**DESCRIPTION OF THE TASK**
Would you return exactly the lines from the top of the data below through the one containing "right hip: (17, 334)", leaving out the pictures?

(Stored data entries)
%%
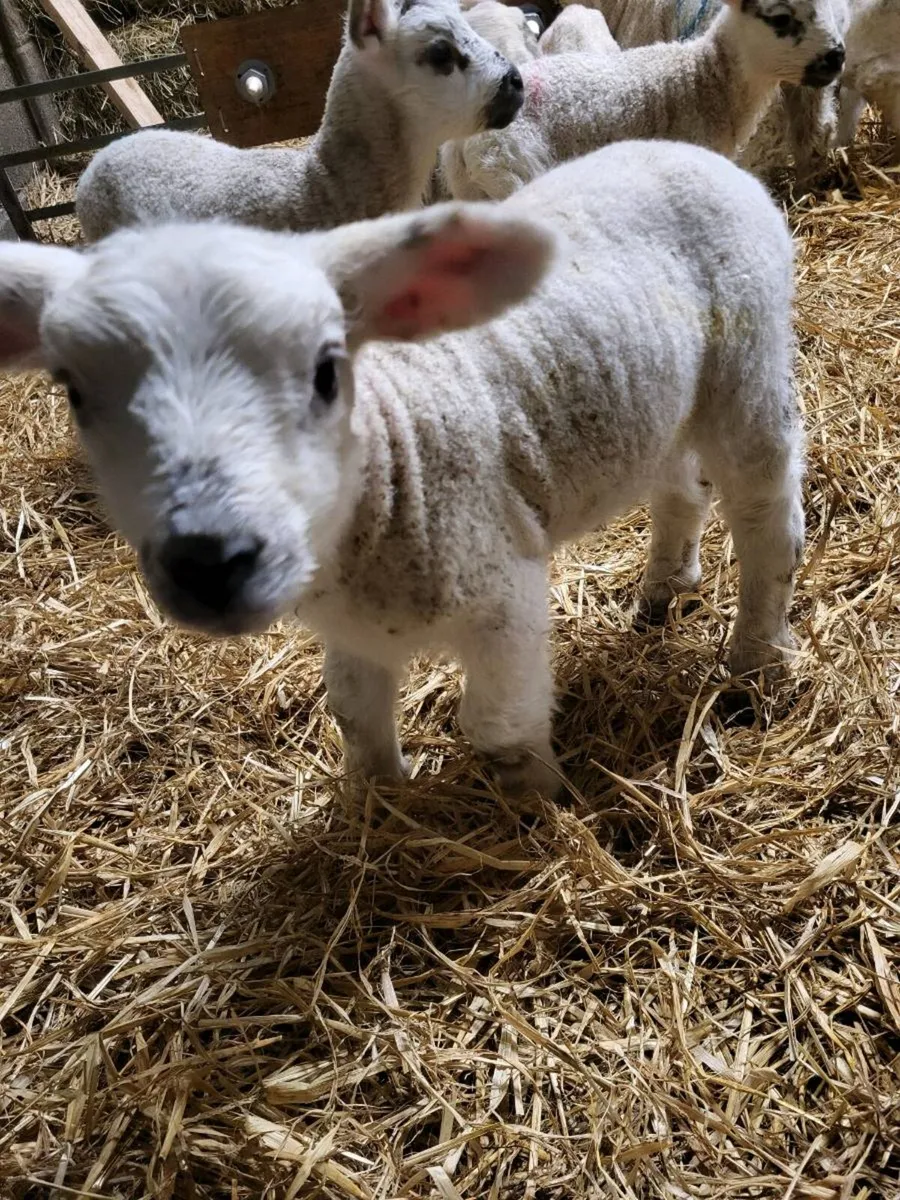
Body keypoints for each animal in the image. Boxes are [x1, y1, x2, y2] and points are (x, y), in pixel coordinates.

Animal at [0, 140, 805, 798]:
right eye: (74, 393)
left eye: (328, 370)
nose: (209, 559)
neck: (390, 459)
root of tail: (692, 151)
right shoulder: (351, 629)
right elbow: (353, 714)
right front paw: (378, 808)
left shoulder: (501, 589)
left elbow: (499, 725)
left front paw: (542, 810)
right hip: (660, 398)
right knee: (679, 485)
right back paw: (665, 586)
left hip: (748, 363)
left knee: (767, 518)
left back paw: (753, 659)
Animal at [440, 0, 846, 201]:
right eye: (780, 17)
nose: (837, 57)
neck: (703, 79)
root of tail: (460, 144)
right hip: (516, 172)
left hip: (474, 191)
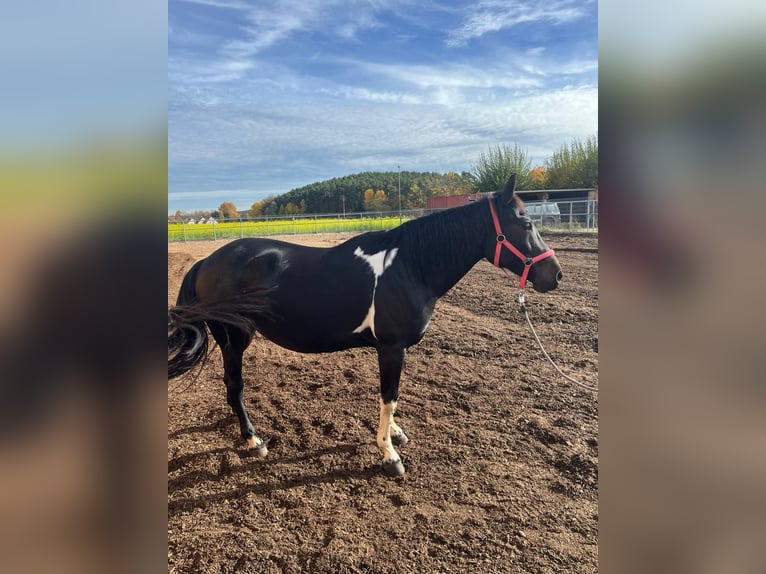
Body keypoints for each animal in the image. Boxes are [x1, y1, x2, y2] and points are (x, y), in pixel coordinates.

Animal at [168, 174, 562, 477]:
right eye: (526, 223)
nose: (555, 274)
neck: (410, 267)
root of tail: (204, 262)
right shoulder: (391, 347)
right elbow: (389, 397)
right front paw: (389, 454)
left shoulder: (392, 350)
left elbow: (391, 398)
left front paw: (396, 434)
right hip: (235, 340)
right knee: (235, 387)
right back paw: (254, 440)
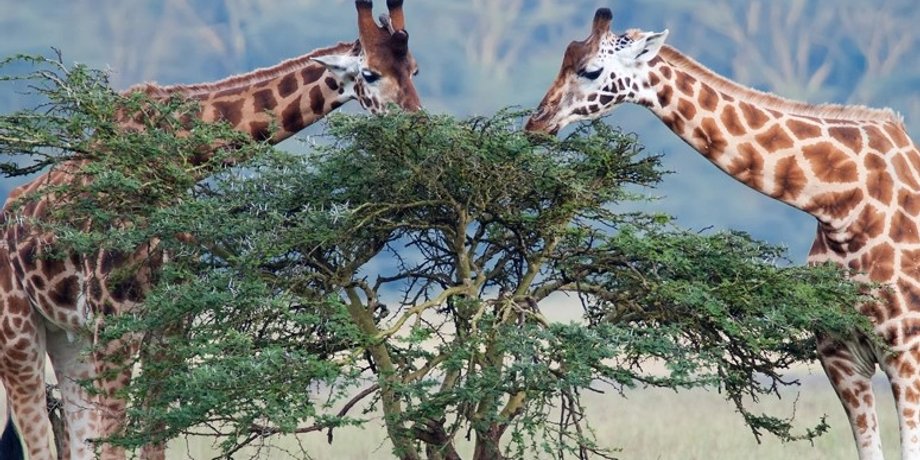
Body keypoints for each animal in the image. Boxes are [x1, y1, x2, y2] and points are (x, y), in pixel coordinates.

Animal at [0, 1, 420, 459]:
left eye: (414, 68)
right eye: (370, 74)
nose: (416, 125)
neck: (179, 158)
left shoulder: (172, 322)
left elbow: (153, 439)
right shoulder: (114, 322)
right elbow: (115, 444)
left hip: (67, 335)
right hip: (17, 334)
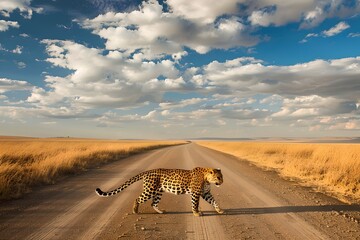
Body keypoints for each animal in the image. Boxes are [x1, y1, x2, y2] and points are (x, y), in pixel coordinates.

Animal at [95, 168, 225, 217]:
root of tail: (148, 171)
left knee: (153, 203)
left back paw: (161, 211)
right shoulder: (196, 193)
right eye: (218, 177)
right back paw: (135, 211)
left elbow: (214, 201)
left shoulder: (205, 193)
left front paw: (219, 210)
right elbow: (195, 204)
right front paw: (196, 213)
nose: (222, 182)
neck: (207, 179)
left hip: (158, 192)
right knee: (137, 199)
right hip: (149, 190)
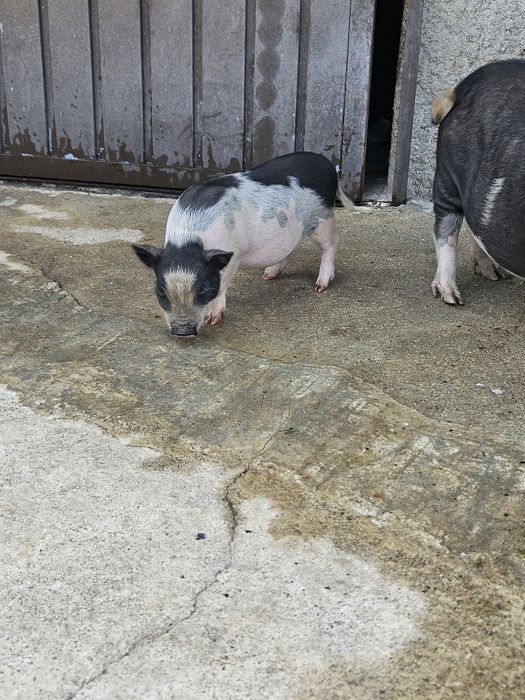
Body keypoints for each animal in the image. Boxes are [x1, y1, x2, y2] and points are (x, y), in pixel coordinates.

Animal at [133, 151, 353, 336]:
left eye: (204, 290)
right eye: (161, 293)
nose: (182, 331)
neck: (188, 239)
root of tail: (327, 163)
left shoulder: (234, 255)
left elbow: (222, 286)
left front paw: (214, 320)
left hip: (322, 220)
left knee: (332, 243)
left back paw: (320, 286)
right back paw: (268, 276)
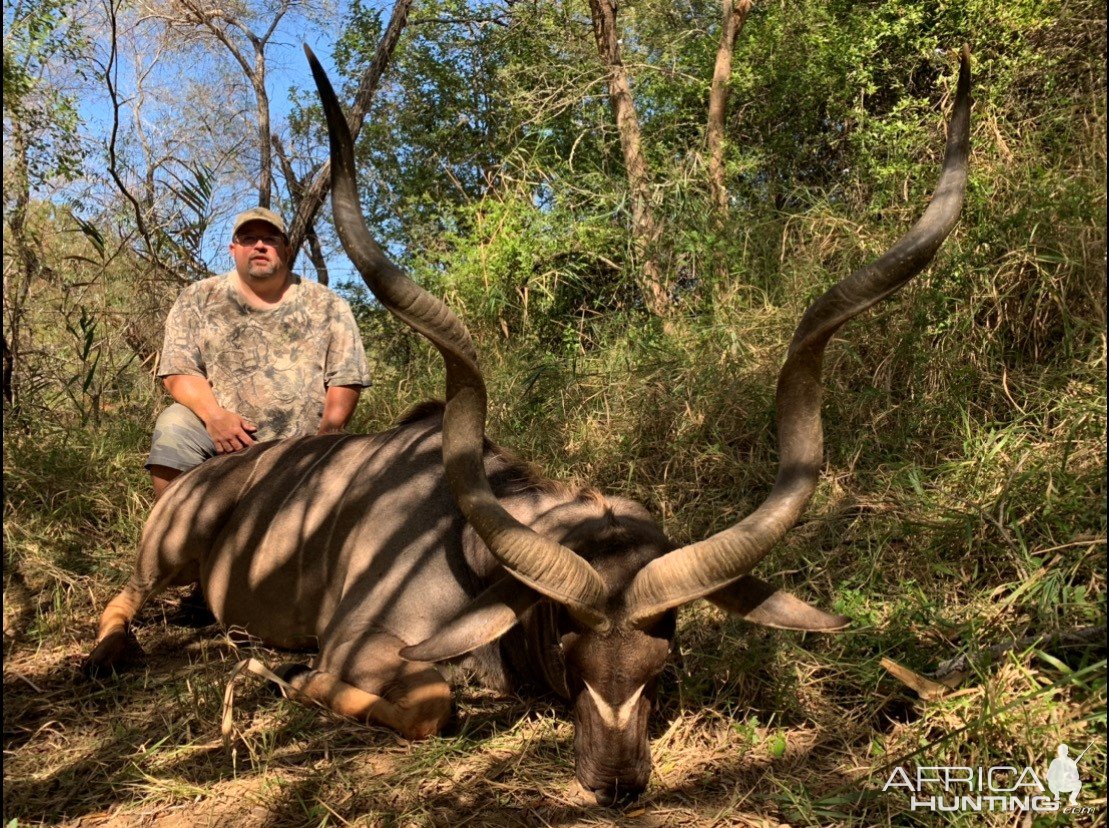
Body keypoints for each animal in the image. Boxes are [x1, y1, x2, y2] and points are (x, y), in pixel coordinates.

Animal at [86, 43, 971, 802]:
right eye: (570, 650)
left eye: (660, 659)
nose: (615, 783)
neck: (467, 550)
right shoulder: (362, 641)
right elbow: (430, 703)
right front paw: (292, 678)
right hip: (162, 551)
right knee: (123, 598)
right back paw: (113, 657)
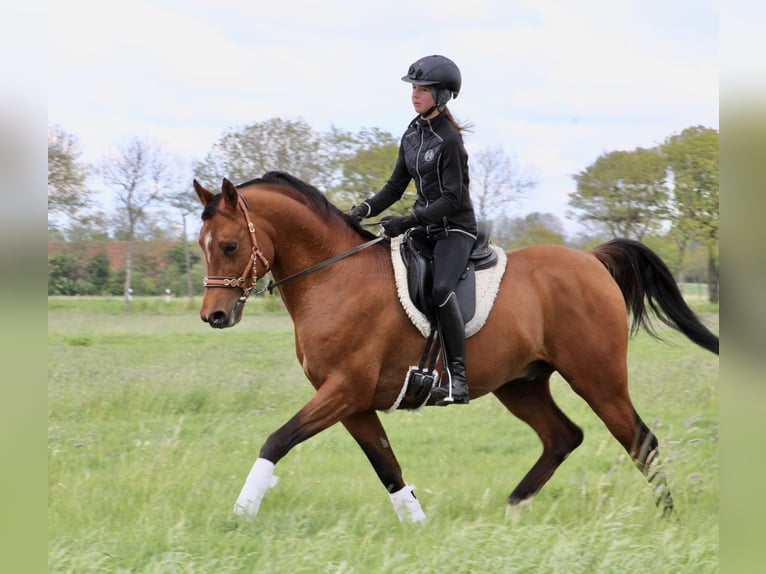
%%
**RESULT OF THIS EXERCISE**
Body keypoints for each animal in the image. Boxes are [x1, y1, x2, y2] and points are (x, y), in pixel coordinates.

Animal at [0, 140, 805, 798]:
right eye: (74, 393)
left eye: (328, 370)
nose: (209, 559)
neck: (390, 459)
root of tail: (692, 151)
right shoulder: (351, 629)
right elbow: (353, 714)
right front paw: (378, 808)
left shoulder: (501, 589)
left elbow: (499, 725)
left front paw: (542, 810)
right hip: (660, 398)
right knee: (679, 485)
right back paw: (665, 586)
left hip: (748, 363)
left knee: (767, 518)
left back paw: (753, 659)
Animal at [440, 0, 846, 201]:
right eye: (780, 17)
nose: (837, 57)
neck: (703, 79)
root of tail: (460, 144)
right hip: (516, 172)
left hip: (474, 191)
Body keypoints for each animal in the image. Boxes are [x1, y1, x2, y2] and points are (x, y), in pixel coordinates.

Animal at [168, 174, 562, 477]:
right eye: (526, 223)
nose: (555, 274)
neck: (410, 267)
root of tail: (204, 262)
right shoulder: (391, 347)
right elbow: (389, 397)
right front paw: (389, 454)
left shoulder: (392, 350)
left elbow: (391, 398)
left front paw: (396, 434)
right hip: (235, 340)
right knee: (235, 387)
right back paw: (254, 440)
Body keypoints for each animal in the image. Boxes are [x1, y1, x2, y2] and points are (x, y), in pixel coordinates.

Animal at [0, 1, 420, 459]:
left eye: (414, 68)
right eye: (370, 74)
nose: (416, 125)
neck: (179, 158)
left shoulder: (172, 322)
left elbow: (153, 439)
right shoulder: (114, 322)
right elbow: (115, 444)
left hip: (67, 335)
right hip: (17, 334)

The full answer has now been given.